We come up with a hierarchical metric that takes into account all level of the product category hierarchy. For example if you get level one correct then you get 1/3 score. If you get level two correct then you get another 2/3 score. And if you get the bottom level correct you get a 1 score.  

In [None]:
# hierarchical classification

def get_hierarchical_score(y_pred, y_true):
    
    if len(y_pred) !=len(y_true):
        print("erro: y_pred and y_true should have the same length")
        return None
    
    scores = []
    
    def get_score(first_cat ,second_cat):
        first_ls = first_cat.split(">")
        second_ls = second_cat.split(">")
        if len(first_ls) != 3 or len(second_ls) != 3:
            print("error: category does not have 3 levels")
            return 0
        
        score=0
        
        if first_ls[0] == second_ls[0]:
            score += 1/3
        if first_ls[1] == second_ls[1]:
            score += 1/3
        if first_ls[2] == second_ls[2]:
            score += 1/3

        return score
    
    for i in range(0,len(y_pred)):
        scores.append(get_score(y_pred[i], y_true[i]))
                      
    return np.mean(scores)

df_test["comb_embedding"] = df_test.apply(lambda x: x["text_embedding"].tolist()+x["image_embedding"].tolist(), axis=1)

# test one item
x = df_test.iloc[0:5]
x["pred"] = model_combemb.predict(x["comb_embedding"].tolist())
get_hierarchical_score(x["category"].tolist(),x["pred"].tolist())

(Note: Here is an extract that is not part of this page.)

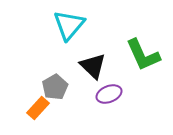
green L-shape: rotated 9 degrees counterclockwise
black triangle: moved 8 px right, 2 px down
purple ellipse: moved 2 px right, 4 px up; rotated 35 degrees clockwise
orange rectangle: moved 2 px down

A value is trying to be set on a copy of a slice from a DataFrame.
Try using .loc[row_indexer,col_indexer] = value instead

See the caveats in the documentation: https://pandas.pydata.org/pandas-docs/stable/user_guide/indexing.html#returning-a-view-versus-a-copy
  x["pred"] = model_combemb.predict(x["comb_embedding"].tolist())


0.5333333333333333

### Combined Text + Image Embedding

In [None]:
df_test["predicted_category"] = model_combemb.predict(df_test["comb_embedding"].tolist())

y_true = df_test["category"].tolist()
y_pred = df_test["predicted_category"].tolist()

print("Hierarchical Score: " + str(get_hierarchical_score(y_pred, y_true)))
print("Accuracy: " + str(accuracy_score(y_pred, y_true)))
print("f1: " + str(f1_score(y_pred, y_true,average='weighted')))

Hierarchical Score: 0.7586206896551724
Accuracy: 0.5689655172413793
f1: 0.6171358335151438


### Image Embedding

In [None]:
df_test["predicted_category"] = model_imageemb.predict(df_test["image_embedding"].tolist())

y_true = df_test["category"].tolist()
y_pred = df_test["predicted_category"].tolist()

print("Hierarchical Score: " + str(get_hierarchical_score(y_pred, y_true)))
print("Accuracy: " + str(accuracy_score(y_pred, y_true)))
print("f1: " + str(f1_score(y_pred, y_true,average='weighted')))

Hierarchical Score: 0.7241379310344828
Accuracy: 0.5258620689655172
f1: 0.5772132082476911


### Text Embedding

In [None]:
df_test["predicted_category"] = model_textemb.predict(df_test["text_embedding"].tolist())

y_true = df_test["category"].tolist()
y_pred = df_test["predicted_category"].tolist()

print("Hierarchical Score: " + str(get_hierarchical_score(y_pred, y_true)))
print("Accuracy: " + str(accuracy_score(y_pred, y_true)))
print("f1: " + str(f1_score(y_pred, y_true,average='weighted')))

Hierarchical Score: 0.6494252873563218
Accuracy: 0.4482758620689655
f1: 0.5222719808926706


### Discussion

There is a benefit to using a larger embedding space combining the text and the image!